Vanderbilt marched down the field on its opening drive and took a 7-0 lead. Quarterback Ken Seals, only the third SEC quarterback in history to start his team's season opener as a true freshman, went 5-for-5 for 61 yards to introduce himself to UF's defense. The Gators answered with a scoring drive of their own as receiver Kadarius Toney finished it off by taking a pass from Kyle Trask and darting into the end zone for a 27-yard score.

Vanderbilt regained the lead later in the quarter on a field goal. That's when Trask started to put up Heisman numbers and the Gators began to take control, scoring 24 consecutive points to basically to remove any serious doubt about the outcome.

Mullen called it a "ho-hum performance," which sounds about right. Of course, ho-hum outings for the Gators sure are easier to digest than some of their ho-hummers last decade. Florida rolled up 586 yards of offense, Trask threw for 383 yards, and UF rushed for 173.

It's a win that was already getting nit-picked by the social media quarterbacks before the chicken sandwiches ever arrived. But it's a victory nonetheless, Florida's fourth in a row, and keeps them on pace for their first trip to the SEC Championship Game since 2016.

That was the mission when they left Gainesville and they accomplished it on a beautiful middle Tennessee afternoon.

"Coach Mullen tells us all the time, you have to enjoy a win, winning is hard to come by,'' cornerback Kaiir Elam said. "No one's going to lay down and just because you're high-ranked and them not ranked."

Trask starred once again, completing 25 of 36 passes and throwing three more touchdowns, giving him 31 in seven games. Considering all seven games have come against SEC opponents, Trask set a league record for most touchdown passes in a single season in conference games.

He did nothing to hurt his Heisman bid and neither did the Gators. Perhaps they lacked the style points fans wanted to see against the overmatched Commodores, but they got the job done and were in no mood to apologize for how it may have looked.

"We stubbed our toe along the way and we still come out with a 21-point victory,'' Mullen said.

They happily packed the win for the trip home.

"There wasn't a lot of energy in the stadium since there wasn't a lot of fans,'' Trask said. "I just think we got to do a better job of bringing energy within the team and making sure we're ready to play when that foot hits the ball."

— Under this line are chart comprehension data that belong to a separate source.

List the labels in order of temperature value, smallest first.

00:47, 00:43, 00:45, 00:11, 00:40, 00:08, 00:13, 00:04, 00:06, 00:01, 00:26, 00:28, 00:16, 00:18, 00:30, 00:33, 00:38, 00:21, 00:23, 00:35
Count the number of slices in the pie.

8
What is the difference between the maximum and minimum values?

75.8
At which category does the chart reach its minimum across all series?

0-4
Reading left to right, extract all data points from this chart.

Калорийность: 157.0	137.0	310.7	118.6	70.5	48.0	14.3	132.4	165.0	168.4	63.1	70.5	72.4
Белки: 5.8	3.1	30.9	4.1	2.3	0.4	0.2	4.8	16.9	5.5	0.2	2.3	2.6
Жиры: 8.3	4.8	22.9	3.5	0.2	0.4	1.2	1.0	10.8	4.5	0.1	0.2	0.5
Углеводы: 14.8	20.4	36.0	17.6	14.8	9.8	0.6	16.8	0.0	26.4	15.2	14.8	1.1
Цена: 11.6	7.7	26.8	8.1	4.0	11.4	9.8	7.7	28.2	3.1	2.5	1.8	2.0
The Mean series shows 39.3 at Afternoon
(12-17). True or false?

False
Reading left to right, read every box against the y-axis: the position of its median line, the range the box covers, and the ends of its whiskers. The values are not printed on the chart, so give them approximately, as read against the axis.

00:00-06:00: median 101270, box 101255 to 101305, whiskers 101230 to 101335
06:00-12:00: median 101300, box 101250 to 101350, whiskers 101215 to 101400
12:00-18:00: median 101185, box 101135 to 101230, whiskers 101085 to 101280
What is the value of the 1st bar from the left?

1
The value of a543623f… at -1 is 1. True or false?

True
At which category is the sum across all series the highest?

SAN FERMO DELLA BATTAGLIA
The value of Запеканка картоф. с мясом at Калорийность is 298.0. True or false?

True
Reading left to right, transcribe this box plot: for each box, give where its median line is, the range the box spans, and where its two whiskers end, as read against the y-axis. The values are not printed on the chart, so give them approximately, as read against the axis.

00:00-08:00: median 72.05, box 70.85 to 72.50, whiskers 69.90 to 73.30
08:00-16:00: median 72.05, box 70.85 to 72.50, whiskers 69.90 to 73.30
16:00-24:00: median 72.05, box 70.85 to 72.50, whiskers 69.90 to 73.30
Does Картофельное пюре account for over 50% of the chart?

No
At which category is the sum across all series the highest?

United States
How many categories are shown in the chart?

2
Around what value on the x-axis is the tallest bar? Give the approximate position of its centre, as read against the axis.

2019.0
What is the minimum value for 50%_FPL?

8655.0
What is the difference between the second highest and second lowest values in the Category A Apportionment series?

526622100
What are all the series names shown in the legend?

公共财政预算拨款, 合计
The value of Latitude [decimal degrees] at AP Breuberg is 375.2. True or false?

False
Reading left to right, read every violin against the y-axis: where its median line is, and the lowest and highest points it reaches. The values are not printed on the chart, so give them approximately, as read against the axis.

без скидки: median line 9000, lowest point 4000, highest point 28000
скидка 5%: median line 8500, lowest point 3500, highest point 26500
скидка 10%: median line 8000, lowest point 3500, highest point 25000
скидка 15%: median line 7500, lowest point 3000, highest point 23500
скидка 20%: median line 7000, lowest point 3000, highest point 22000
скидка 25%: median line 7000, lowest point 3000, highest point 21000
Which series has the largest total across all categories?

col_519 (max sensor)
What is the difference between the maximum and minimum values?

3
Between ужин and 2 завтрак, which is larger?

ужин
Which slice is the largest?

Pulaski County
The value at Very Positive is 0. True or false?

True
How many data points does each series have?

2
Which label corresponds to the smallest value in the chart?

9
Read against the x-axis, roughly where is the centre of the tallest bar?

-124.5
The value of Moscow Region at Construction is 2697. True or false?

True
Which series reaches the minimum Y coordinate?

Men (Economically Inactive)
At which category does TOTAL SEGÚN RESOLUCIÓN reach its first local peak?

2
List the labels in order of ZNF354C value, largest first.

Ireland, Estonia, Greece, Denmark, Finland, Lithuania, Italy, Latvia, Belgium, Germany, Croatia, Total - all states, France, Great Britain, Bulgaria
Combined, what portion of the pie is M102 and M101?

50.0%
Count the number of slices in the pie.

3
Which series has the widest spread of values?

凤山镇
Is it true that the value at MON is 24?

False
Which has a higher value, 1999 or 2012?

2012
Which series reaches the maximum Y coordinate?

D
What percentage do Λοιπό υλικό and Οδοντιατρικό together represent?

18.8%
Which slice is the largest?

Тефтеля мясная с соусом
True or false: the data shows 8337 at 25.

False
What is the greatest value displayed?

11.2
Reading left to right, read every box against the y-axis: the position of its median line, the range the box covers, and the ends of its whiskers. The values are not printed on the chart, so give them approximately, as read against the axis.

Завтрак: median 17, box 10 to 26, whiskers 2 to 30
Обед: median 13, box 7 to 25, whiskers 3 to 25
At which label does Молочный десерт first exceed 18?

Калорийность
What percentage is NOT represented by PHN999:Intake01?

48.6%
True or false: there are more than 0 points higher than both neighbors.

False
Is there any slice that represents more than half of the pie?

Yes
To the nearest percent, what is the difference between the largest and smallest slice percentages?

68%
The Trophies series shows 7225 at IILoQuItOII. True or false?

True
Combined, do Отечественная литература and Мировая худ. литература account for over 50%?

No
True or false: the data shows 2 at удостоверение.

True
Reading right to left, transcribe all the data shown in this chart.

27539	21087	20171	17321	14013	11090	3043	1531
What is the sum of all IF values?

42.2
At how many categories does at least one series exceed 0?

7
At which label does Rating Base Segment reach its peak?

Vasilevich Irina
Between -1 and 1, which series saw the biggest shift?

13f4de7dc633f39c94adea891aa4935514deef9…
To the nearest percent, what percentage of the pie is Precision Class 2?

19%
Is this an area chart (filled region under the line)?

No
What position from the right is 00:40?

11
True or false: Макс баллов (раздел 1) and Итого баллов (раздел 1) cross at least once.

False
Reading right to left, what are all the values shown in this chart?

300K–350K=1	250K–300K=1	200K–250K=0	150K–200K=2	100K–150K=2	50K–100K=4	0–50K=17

The Gators get that opportunity in seven days when Kentucky visits The Swamp. The Wildcats got mauled by Alabama on Saturday, losing 63-3 in Tuscaloosa. With anticipation building toward a potential matchup against the Crimson Tide in Atlanta next month - and possibly a battle for the Heisman between Trask and Alabama's Mac Jones - fans will want to see the Gators handle the Wildcats in similar fashion.

Perhaps they will. Perhaps not.

It really doesn't matter as long as they win. Still, they would prefer more than another ho-hummer.

"We have to go show where we want to go and that's to win an SEC championship and in order to do that, we have to dominate the team's we're supposed to and beat the teams we're not favored over,'' Elam said. "So, I think it's just something we have to continue to get better on, and our leadership, I think that starts with practice."

Mullen pointed out that he saw signs in practice last week that the Gators might not be their sharpest on Saturday. They had a good day, then a bad day.

On Saturday, they had a good drive, then a bad drive. That won't be enough as the stakes get higher. But on Saturday, against a winless team in a lifeless environment, it was enough.

The goal now is to get back on the practice field and tune up for the home stretch.

"If you're going to be a great team, you win as a team,'' Mullen said. "Not on offense, not just on defense or kicking game, you win as an entire team."